Researchers have developed a catalyst capable of producing ethanol from hydrogen and CO2. This has the potential to transform CO2 into a valuable industrial resource. Researchers are now focusing on making the catalyst more affordable and proving that it is effective on a larger scale.
Most people recognise that CO2 accelerates climate change: humans emit huge quantities of CO2 that profoundly affect the climate, nature and the planet.
In recent years, both politicians and researchers have proposed solutions to address this, with most aiming to reducing CO2 emissions.
However, emitted CO2 can be captured and converted into useful products rather than reducing emissions. Researchers have achieved this in a new study by developing a catalyst that converts CO2 and hydrogen into ethanol.
The research has been published in two articles in the Journal of the American Chemical Society and Angewandte Chemie.
“Ethanol is desirable because it can be used in many industries, such as producing fuel and the pharmaceutical industry. The ethanol used today comes from crops that are grown and harvested and is expensive. This is an opportunity to turn CO2 into a valuable resource, which can hopefully be an incentive for industry not to emit CO2 but to capture it, transform it and make money from it,” explains a researcher behind the study, Matteo Cargnello, Associate Professor, Department of Chemical Engineering, Stanford University, Palo Alto, California, United States.
Simplifying revenue-generating opportunities for industry
Matteo Cargnello and colleagues are not the first to explore capturing and converting CO2 into industrially useful substances. Previous research has also delved into this.

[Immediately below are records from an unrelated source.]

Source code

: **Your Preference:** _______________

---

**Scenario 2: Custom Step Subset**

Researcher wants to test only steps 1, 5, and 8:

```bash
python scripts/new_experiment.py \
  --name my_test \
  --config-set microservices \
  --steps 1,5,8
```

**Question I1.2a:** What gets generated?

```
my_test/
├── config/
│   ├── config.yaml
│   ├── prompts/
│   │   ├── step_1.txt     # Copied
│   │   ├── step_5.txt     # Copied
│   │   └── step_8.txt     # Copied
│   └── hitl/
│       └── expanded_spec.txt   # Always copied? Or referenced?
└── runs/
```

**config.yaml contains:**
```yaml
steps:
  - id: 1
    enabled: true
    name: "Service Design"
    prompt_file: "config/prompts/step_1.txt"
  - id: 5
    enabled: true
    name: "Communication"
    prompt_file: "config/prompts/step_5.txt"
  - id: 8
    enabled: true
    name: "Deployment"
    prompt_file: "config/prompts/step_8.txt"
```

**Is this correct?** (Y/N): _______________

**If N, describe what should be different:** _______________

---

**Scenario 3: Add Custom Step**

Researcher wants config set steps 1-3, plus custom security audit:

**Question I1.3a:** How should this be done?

However, a common challenge is that the chemical processes involved in converting CO2 are often not very selective. As a result, the output is frequently a mixture of various substances that must be separated before they can be used in industry. This separation process is both difficult and costly, making it less appealing to CO2-emitting industries.
Thus, a different approach is needed that enables the selective conversion of CO2 into a pure product that can be either used or sold.
“We aim to close the CO2 cycle so that we do not produce more but instead circulate the CO2 that is already out there,” says Matteo Cargnello.
Developing a special catalyst
Mixing CO2 and hydrogen to produce ethanol is not as simple as combining them in a flask and shaking it. The process requires a catalyst to initiate the chemical reaction. A catalyst facilitates a reaction between two other substances.
The researchers therefore sought catalysts that could make the CO2 and hydrogen mixture react to form primarily ethanol rather than a mixture of various substances.
They found that they needed a catalyst capable of producing both methane and methanol, which could then react to form ethanol.
This led to identifying ruthenium and indium as highly effective catalysts for converting CO2 into methane and methanol, respectively. They therefore designed a nanoscale ruthenium-indium-oxide catalyst.
“We have worked in this field for a long time and on converting CO2 into other types of industrially useful chemicals, but ethanol is particularly valuable, and the effect on CO2 emissions could be massive,” says Matteo Cargnello.
Producing 70% ethanol
In the next phase of their research, the team tested whether their new catalyst, a fine powder, could produce ethanol from CO2 and hydrogen. They used a closed metal cylinder, applying pressure (600 kPa) and heat (225°C) to accelerate the chemical process.
They then analysed the gas emitted from the cylinder. Initially, the experiments only produced methanol. However, as the researchers refined the catalyst, it began to produce more ethanol. Eventually, the reaction resulted in gas that was 70% ethanol.
“This is our great discovery. With our catalyst, we directed the chemical process and achieved the desired result,” notes Matteo Cargnello, adding that the ethanol must be separated from water vapour, but this is easy. As a result, the yield can increase to 95% ethanol, which aligns with distillation standards.
Reducing costs and scaling up
Although the researchers demonstrated that their catalyst can convert CO2 into ethanol, their work is far from complete.
Ruthenium and indium are rare and expensive metals, so using the developed catalyst is not a profitable venture.
The next step for the researchers is to determine how to create a catalyst with similar properties using more readily available and cost-effective transition metals.
In addition, the researchers aim to develop a system that can be integrated into chimneys, capturing CO2 directly at the emission source, converting it and capturing it as ethanol.
Matteo Cargnello hopes to have a prototype ready in about five years.
“We hypothesise that we can achieve this using less expensive metals and can scale up the process. Our goal is that the discovery will be not only academically relevant but also scalable and applicable to industry,” he concludes.